A recent analysis represents that of the COVID-19 deaths throughout the 66 administrative regions in Spain, Italy, Germany, and France, more than 78% took place in only 5 regions, as well as there were the most polluted. Several studies have associated NO2 exposure to the health damage, along with significant lung disease that can increase the chances of death rate in case they turn out to be a COVID 19 patient. 

  • The study organized in the US claims that those who live in areas with higher air pollution levels is related to an enhanced death risk from Coronavirus. 
  • This research is the first one to have a look at the association between the long-term exposure to the fine particulate air pollution i.e., PM2.5which is hugely produced from the fuel combustion through refineries, power plants, as well as cars and the death risk from Coronavirus in The United States, according to the researchers from The Harvard T H Chan School of Public Health. 
  • They found out that a bit of increment in the long-term exposure to PM2.5 results in an important increase in the Coronavirus death rate. 
  • For example, the study found that the Death risk rate of somebody who lives in a county having high PM2.5 levels for decades is 15% more as compared to the one who resides in the region which has only a single microgramme per cubic meter less pollution. 
  • Also, the results of this study highlight the significance of consistently enforcing the current air pollution regulations for protecting human health both during as well as after the Coronavirus crisis. 
  • The pollution levels which exceed air quality standards for over 100 days yearly increases Coronavirus infection risk 3-fold. 
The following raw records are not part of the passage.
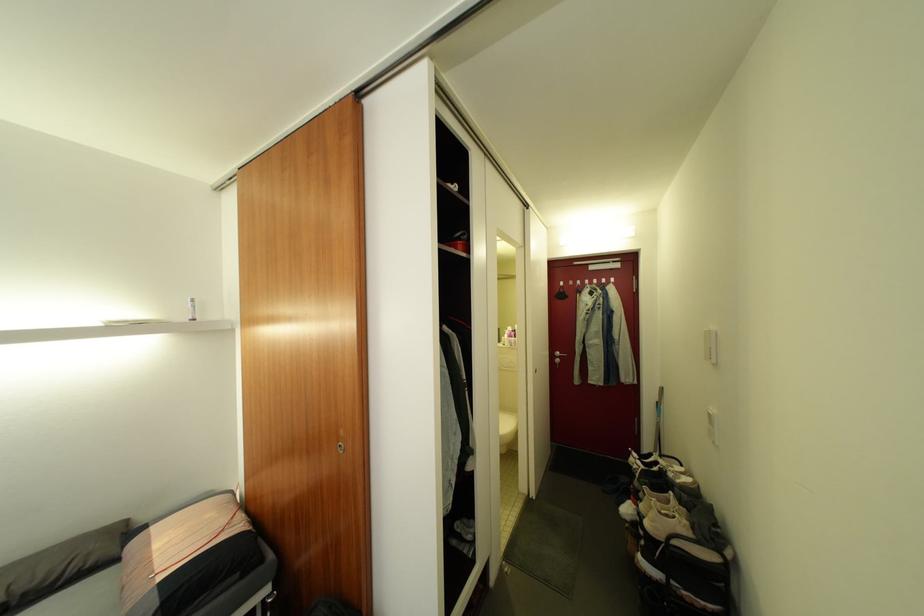
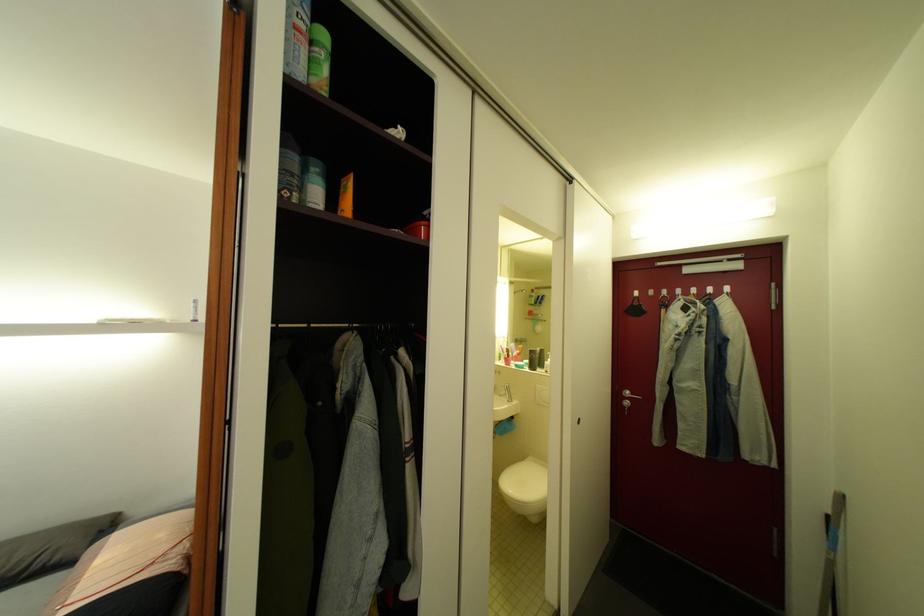
Question: The camera is either moving clockwise (left) or counter-clockwise (right) around the object. The first image is from the beginning of the video and the second image is from the end. Is the camera moving left or right when shooting the video?

Choices:
 (A) Left
 (B) Right

Answer: (B)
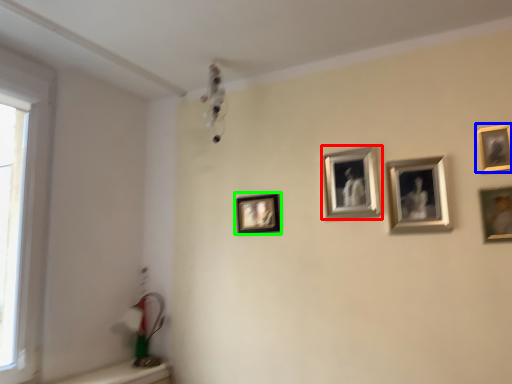
Question: Which object is positioned closest to picture frame (highlighted by a red box)? Select from picture frame (highlighted by a blue box) and picture frame (highlighted by a green box).

Choices:
 (A) picture frame
 (B) picture frame

Answer: (B)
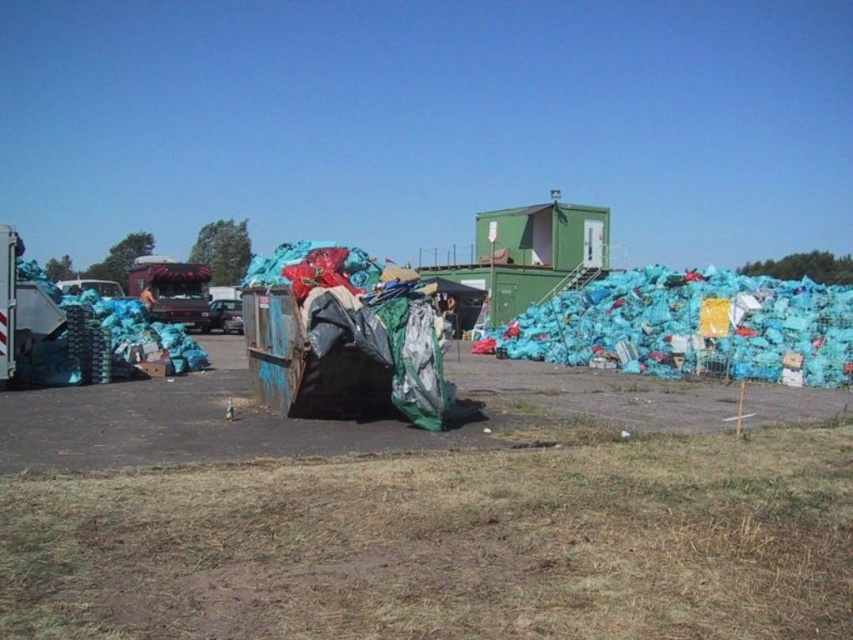
Between point (498, 346) and point (277, 317), which one is positioned in front?

Point (277, 317)

Between blue plastic bags at right and rusty metal dumpster at center, which one has less height?

Standing shorter between the two is rusty metal dumpster at center.

Which is behind, point (564, 358) or point (343, 337)?

The point (564, 358) is more distant.

I want to click on blue plastic bags at right, so (692, 326).

What do you see at coordinates (326, 337) in the screenshot? I see `rusty metal dumpster at center` at bounding box center [326, 337].

Does point (352, 250) come farther from viewer compared to point (97, 304)?

No, (352, 250) is closer to viewer.

You are a GUI agent. You are given a task and a screenshot of the screen. Output one action in this format:
    pyautogui.click(x=<x>, y=<y>)
    Task: Click on the rusty metal dumpster at center
    
    Given the screenshot: What is the action you would take?
    pyautogui.click(x=326, y=337)

Is blue plastic bags at right taller than blue plastic bags at left?

Correct, blue plastic bags at right is much taller as blue plastic bags at left.

The image size is (853, 640). What do you see at coordinates (692, 326) in the screenshot?
I see `blue plastic bags at right` at bounding box center [692, 326].

This screenshot has height=640, width=853. Describe the element at coordinates (692, 326) in the screenshot. I see `blue plastic bags at right` at that location.

Find the location of `blue plastic bags at right`. blue plastic bags at right is located at coordinates tap(692, 326).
Read Also: Role of Vitamin D in The Fight Against COVID-19

The study from Italy studied pollution when it comes to days every year when Ozone or PM10 exceeded security standards. Those people who have respiratory diseases such as COPD or asthma are at a higher risk of COVID-19 complications and infection. 

The research which was published in the journal Science of the Total environment mixed satellite data on the air currents and air pollution with the confirmed deaths associated with Coronavirus. It disclosed that those regions which have permanently high pollution levels have importantly more rate of Death risk as compared to the other regions, as per the researchers at MLU (Martin Luther University Halle-Wittenberg) in Germany. 

  • The fine particulate air pollution, from industrial pollution, forest fires, and traffic emissions, is the most generally studied pollutant. 
  • These are carcinogens and their exposure boosts the risk of getting infected and dying from respiratory and cardiovascular disease. 

Those COVID-19 patients who have this disease have a high probability of dying than a person who has not. That is why there is a possibility that fine particulates might enhance the death risk among Coronavirus patients. However, thanks to the widespread lockdowns across the world, the levels of air pollution and vehicle traffic have reduced.